Cogí el babero para limpiarle la barbilla a Cristina, que andaba entretenida con un paquete de gusanitos.

—No sé qué decir.

—Y encima, ¿te cuento la última? Me ha dado tanta vergüenza que ni os he comentado nada.

—¿Qué ha pasado?

—¿Te acuerdas del trabajo que le salió hace un par de semanas, pintando aquel edificio de oficinas?

—Sí, claro.

—Pues hace dos días me cuenta que lo ha dejado. Porque se estresa y porque no se siente valorado. Dice que ésa no es su vocación, que él no sirve para ser pintor de brocha gorda, que lo que quiere es pintar cuadros, que está matando su vena artística.

—Con dos pares.

—Y eso me lo dice a mí, que trabajo a turnos en un supermercado y cuando llego a casa, tengo todo por hacer. A ver, si él no trabaja, ¿no debería yo sentirme como una reina? ¿Llegar y encontrarme todo limpio y recogido, la comida preparada y los niños atendidos? Es lo que yo haría, lo que hace cualquier ama de casa. Pues no, hija, es una rémora chupasangre. Y encima nos hace falta el dinero, Salomé.

—Si necesitas que te preste algo, ya sabes que puedes contar conmigo.

—Sí, hombre, tú y yo hartas de trabajar para que él esté tirado en el sofá esperando a la musa.

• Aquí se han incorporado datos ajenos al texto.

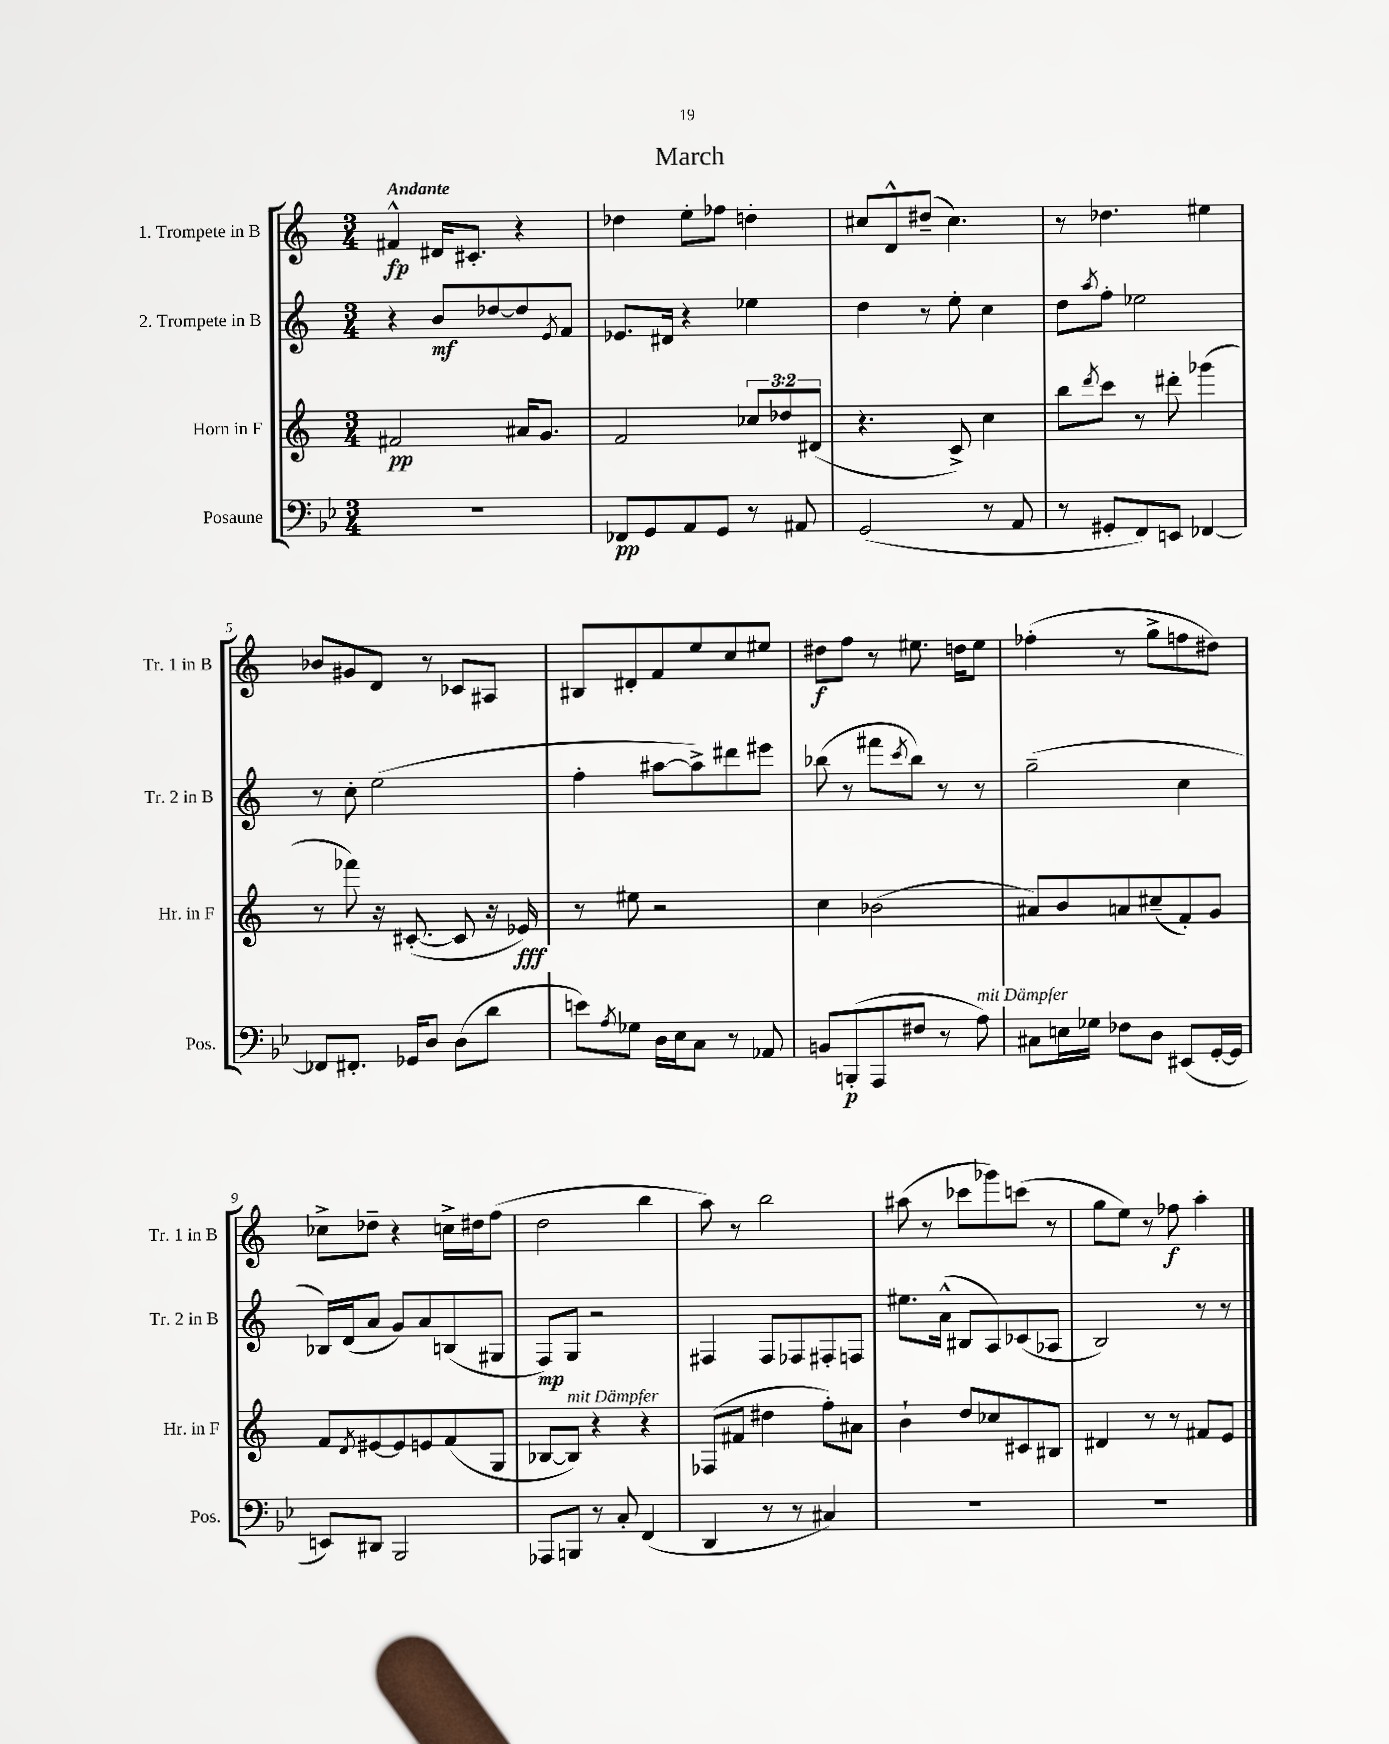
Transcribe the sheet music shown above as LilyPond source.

\header { title = "March" }
<<
\new StaffGroup <<
\new Staff = "s0" \with { instrumentName = "1. Trompete in B" shortInstrumentName = "Tr. 1 in B" } {
    \clef treble \key c \major \numericTimeSignature \time 3/4 \tempo "Andante"
    fis'4-^\fp dis'16 cis'8.-. r4 |
    des''4 e''8-. fes''8 d''4-. |
    cis''8 d'8-^ dis''8--( cis''4.) |
    r8 des''4. eis''4 |
    bes'8 gis'8 d'8 r8 ces'8 ais8 |
    bis8 dis'8-. f'8 e''8 c''8 eis''8 |
    dis''8\f f''8 r8 eis''8. d''16 eis''8 |
    fes''4-.( r8 g''8-> f''8 dis''8) |
    ces''8-> des''8-- r4 c''16-> dis''16 f''8( |
    d''2 b''4 |
    a''8) r8 b''2 |
    ais''8( r8 ces'''8 ges'''8) c'''8( r8 |
    g''8 e''8) r8 fes''8\f a''4-. \bar "|." |
}
\new Staff = "s1" \with { instrumentName = "2. Trompete in B" shortInstrumentName = "Tr. 2 in B" } {
    \clef treble \key c \major \numericTimeSignature \time 3/4
    r4 b'8\mf des''8~ des''8 \acciaccatura { e'8 } f'8 |
    ees'8. dis'16 r4 ees''4 |
    d''4 r8 e''8-. c''4 |
    d''8 \acciaccatura { a''8 } f''8-. ees''2 |
    r8 c''8-. e''2( |
    f''4-. ais''8~ ais''8->) dis'''8 eis'''8 |
    bes''8( r8 fis'''8 \acciaccatura { c'''8 } bes''8) r8 r8 |
    g''2--( c''4 |
    bes16) d'16( a'8 g'8) a'8 b8( gis8 |
    f8\mp) g8 r2 |
    fis4 fis8 fes8 fis8-. f8 |
    eis''8. a'16-^( bis8 a8) ces'8( aes8 |
    b2) r8 r8 \bar "|." |
}
\new Staff = "s2" \with { instrumentName = "Horn in F" shortInstrumentName = "Hr. in F" } {
    \clef treble \key c \major \numericTimeSignature \time 3/4 \override Staff.TupletNumber.text = #tuplet-number::calc-fraction-text
    fis'2\pp ais'16 g'8. |
    f'2 \tuplet 3/2 { ces''8 des''8 dis'8( } |
    r4. c'8->) c''4 |
    b''8 \acciaccatura { d'''8 } c'''8 r8 dis'''8-. ges'''4( |
    r8 fes'''8) r16 cis'8.~-.( cis'8 r16 ees'16\fff) |
    r8 eis''8 r2 |
    c''4 bes'2( |
    ais'8) b'8 a'8 cis''8--( f'8-.) g'8 |
    f'8 \acciaccatura { d'8 } eis'8~ eis'8 e'8 f'8( g8 |
    bes8~ bes8^\markup { \italic "mit Dämpfer" }) r4 r4 |
    fes8( fis'8 dis''4 f''8-.) ais'8 |
    b'4-! d''8 ces''8 cis'8 bis8 |
    dis'4 r8 r8 fis'8 e'8 \bar "|." |
}
\new Staff = "s3" \with { instrumentName = "Posaune" shortInstrumentName = "Pos." } {
    \clef bass \key bes \major \numericTimeSignature \time 3/4
    R2. |
    fes,8\pp g,8 a,8 g,8 r8 ais,8 |
    g,2( r8 a,8 |
    r8 gis,8-. f,8) e,8 fes,4~ |
    fes,8 fis,8.-. ges,16 d8 d8( d'8 |
    e'8) \acciaccatura { a8 } ges8 d16 ees16 c8 r8 aes,8 |
    b,8 b,,8-.\p( a,,8 fis8 r8 a8^\markup { \italic "mit Dämpfer" }) |
    cis8 e16 ges16 fes8 d8 eis,8( g,16~-. g,16 |
    e,8) dis,8 bes,,2 |
    aes,,8 b,,8 r8 c8-. f,4( |
    d,4 r8 r8 cis4) |
    R2. |
    R2. \bar "|." |
}
>>
>>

—¿Por qué no hablas con él?

—Porque no me apetece. Estoy tan enfadada que lo querría mandar a casa de sus padres o al pasado, lo que ocurriera antes.

Me eché a reír y le dí un beso y un abrazo, con la pequeña Cris aprisionada en medio de nosotras. Pero era cierto. La mujer había entrado en el mundo laboral, ¿cuándo iba a entrar el hombre en el hogar? ¿Oculta cada hombre una rana en su interior?